Independence Day, 2015: Down With Chicken Overlords!
I’ve said before and I’ll say again, that I’m a crummy patriot. I’m a big fan of the Bill of Rights, though, and get a kick out of the idea that July 4th commemorates the day that Thomas Jefferson wrote a mean spirited letter to the Head of State. That letter now has a national holiday, and is enshrined in the Smithsonian, as the cornerstone of the very idea of Free Speech. As an English teacher and amateur comics creator…the idea of a single letter getting so much attention and celebration is pretty @#$%ing epic.
However…I’m not that good at the symbolism of Americana. Flags aren’t my thing, the sort of old school sloganism of Red, White and Blue doesn’t work for me. As a result, the idea of drawing a July 4th post presented it’s usual challenges. I also didn’t have anything really sarcastic to say, or that i felt was funny at all.
So…I fell back on Free Speech, and the fact that the past couple of weeks have been fairly epic in themselves, in the kinds of dialogues that are taking place nationally. The whole Supreme Court decision for equality in marriage was a massive triumph for the civil rights that we are supposed to stand for. I considered coloring this piece, and making the hurled lenticular shield have a rainbow, to represent that specifically.
Also, nationally states are debating whether its appropriate for the Confederate flag to fly over state institutions. It bewilders me that it ever did, since the battle flag is directly about taking arms to commit treason against the Federal Government. As the government, I can’t see how it was ever a good idea…you had a whole war to settle the very point of secession and treasonous action. It also fundamentally undermined the Emancipation Proclamation, a major motivation for undertaking the war in the first place. You know…the fact that the battle flag is a symbol of institutionalized, legal racism? That one. The fact that this dialogue is happening, and that major online and offline vendors have straight up refused to carry products bearing that mark…that’s another massive change for the better against the forces of old and evil.
I’m less happy that the dialogue is about the flag, than about what it is in our culture that seems to perpetuate violent hatred…but, baby steps, right?
It did create a fascinating conversation with a friend about that conversation nationally. About the difference between curtailing hate groups and violent expression, and editing history into something that you like more and find more acceptable. When people talk about taking down statues of Jefferson Davis, I worry a bit that we are editing history and culture to our liking, more than being sensitive. Then again, I’m not sure that we shouldn’t remove such a statue…he was President of what ultimately was a nation formed from secession, the Head of State for a nation begun by what modern definitions would call an act of domestic terrorism.
If we take the statue down, though, do we forget the things that it was about?
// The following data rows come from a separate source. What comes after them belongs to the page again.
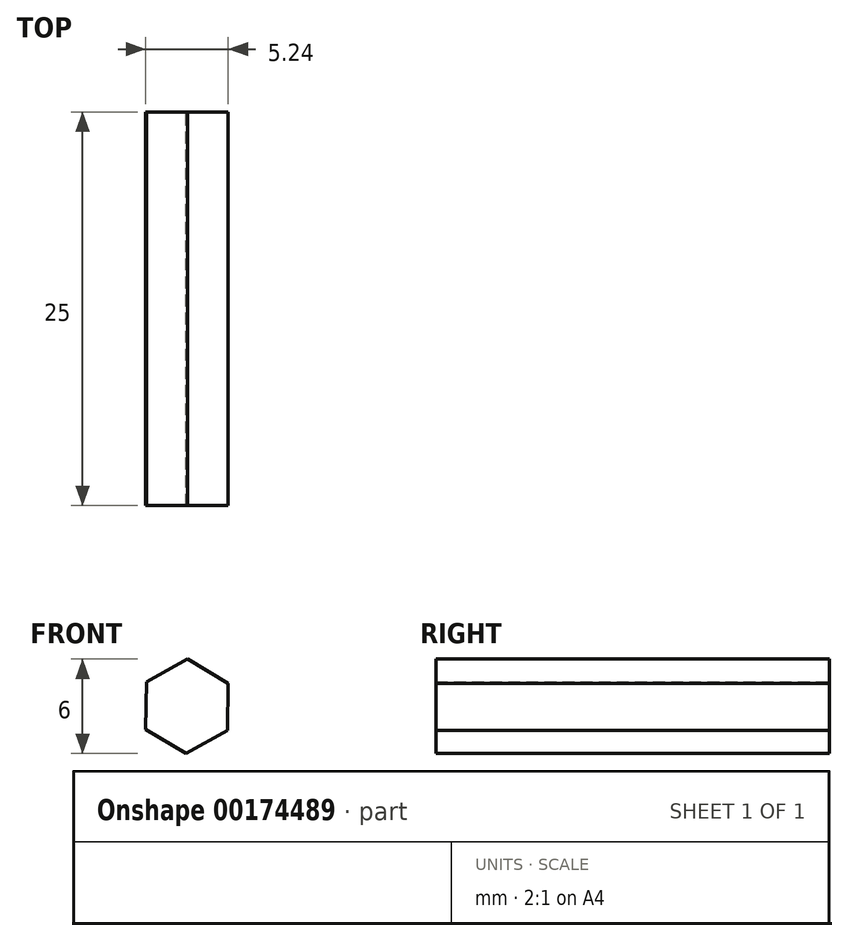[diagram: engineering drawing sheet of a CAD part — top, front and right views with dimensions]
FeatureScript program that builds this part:
annotation { "Feature Type Name" : "Feature", "Feature Type Description" : "" }
export const myFeature = defineFeature(function(context is Context, id is Id, definition is map)
    precondition{}
    {
        {
            var Q0;
            Q0=qCreatedBy(makeId("Front.planeOp"),FACE);
            var sketch = newSketch(context, id + "F0", { "sketchPlane" : qUnion([Q0])});
            skCircle(sketch, "E0.cCircle", {"center": v(0, 0) * mm, "radius": 2.6 * mm, "construction": true});
            skLineSegment(sketch, "E0.0", {"start": v(2.58, -1.54) * mm, "end": v(-0.04, -3) * mm});
            skLineSegment(sketch, "E0.1", {"start": v(-0.04, -3) * mm, "end": v(-2.62, -1.46) * mm});
            skLineSegment(sketch, "E0.2", {"start": v(-2.62, -1.46) * mm, "end": v(-2.58, 1.54) * mm});
            skLineSegment(sketch, "E0.3", {"start": v(-2.58, 1.54) * mm, "end": v(0.04, 3) * mm});
            skLineSegment(sketch, "E0.4", {"start": v(0.04, 3) * mm, "end": v(2.62, 1.46) * mm});
            skLineSegment(sketch, "E0.5", {"start": v(2.62, 1.46) * mm, "end": v(2.58, -1.54) * mm});
            skPoint(sketch, "E0.0.midPoint", {"position": v(1.27, -2.27) * mm});
            skSolve(sketch);
        }
        {
            var Q0;
            Q0=makeQuery(id+"F0.imprint","IMPRINT",FACE,{"disambiguationData":[TD([[makeQuery(id+"F0.imprint","IMPRINT",EDGE,{"derivedFrom":sQuery(id+"F0.wireOp",EDGE,"E0.0")}),-1.0]])]});
            extrude(context, id + "F1", {"entities" : qUnion([Q0]), "depth" : 25 * mm});
        }
    });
Do we make it easier to gloss over the unfortunate parts of our collective history? I don’t really know. Maybe it’s more content for a museum of Civil War History, than it is for a public piece of artwork. Again…for the first time, these are real discussions taking place, about the responsibility we have to be sensitive and appropriate to all citizens.
The debate makes me wonder about the impact of all symbols of the “Old South.” I certainly was not going to put a Confederate Battle Flag on that ‘mech…it didn’t sit right, even if it was about to get wrecked by a thrown lenticular shield. I did need a symbol of the Old South, and quickly, that turned my thoughts to Colonel Sanders. Apparently, Adequacy is the Colonel’s first appearance in comics, but it will not be his last.
San Diego Comic Con is this week, and as an “exclusive” for the event, they are publishing their own comic about Colonel Sanders. It was announced last week, to my knowledge, via Facebook post: “If you love comics and fried chicken and subliminal marketing,” KFC states in one of their posts, “then you’ll love this free exclusive #SDCC comic about me.”
“Me” of course, is the Colonel.
Kentucky Fried Chicken founder Colonel Harland Sanders, has been resurrected several times since his death in 1980 (in almost Marvel Comics like fashion) for advertising campaigns. His image was revived in May of 2015 for a series of television commercials — Sanders’ first in 21 years — starring former Saturday Night Live comedian Darrell Hammond. One in five people say they hate the new ads, which apparently is a win for KFC. Go figure that out.
Maybe the fact that SDCC is distributing a biographical comic about a fast food icon, as a form of “viral advertising” is the best expression of American values and free speech today. Whatever you think, Gentle Readers, have a fine Saturday, preferably among friends.